## Exercise description
Would you return each record that follows word for word, without its pictures?

Collected data:

/---

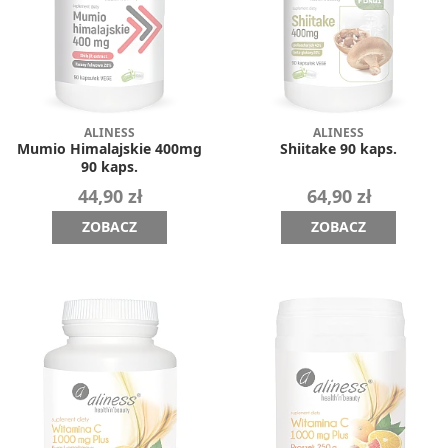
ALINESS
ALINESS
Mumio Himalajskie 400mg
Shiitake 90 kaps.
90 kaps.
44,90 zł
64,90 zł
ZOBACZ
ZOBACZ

\---

## Task response
ALINESS
ALINESS
Mumio Himalajskie 400mg
Shiitake 90 kaps.
90 kaps.
44,90 zł
64,90 zł
ZOBACZ
ZOBACZ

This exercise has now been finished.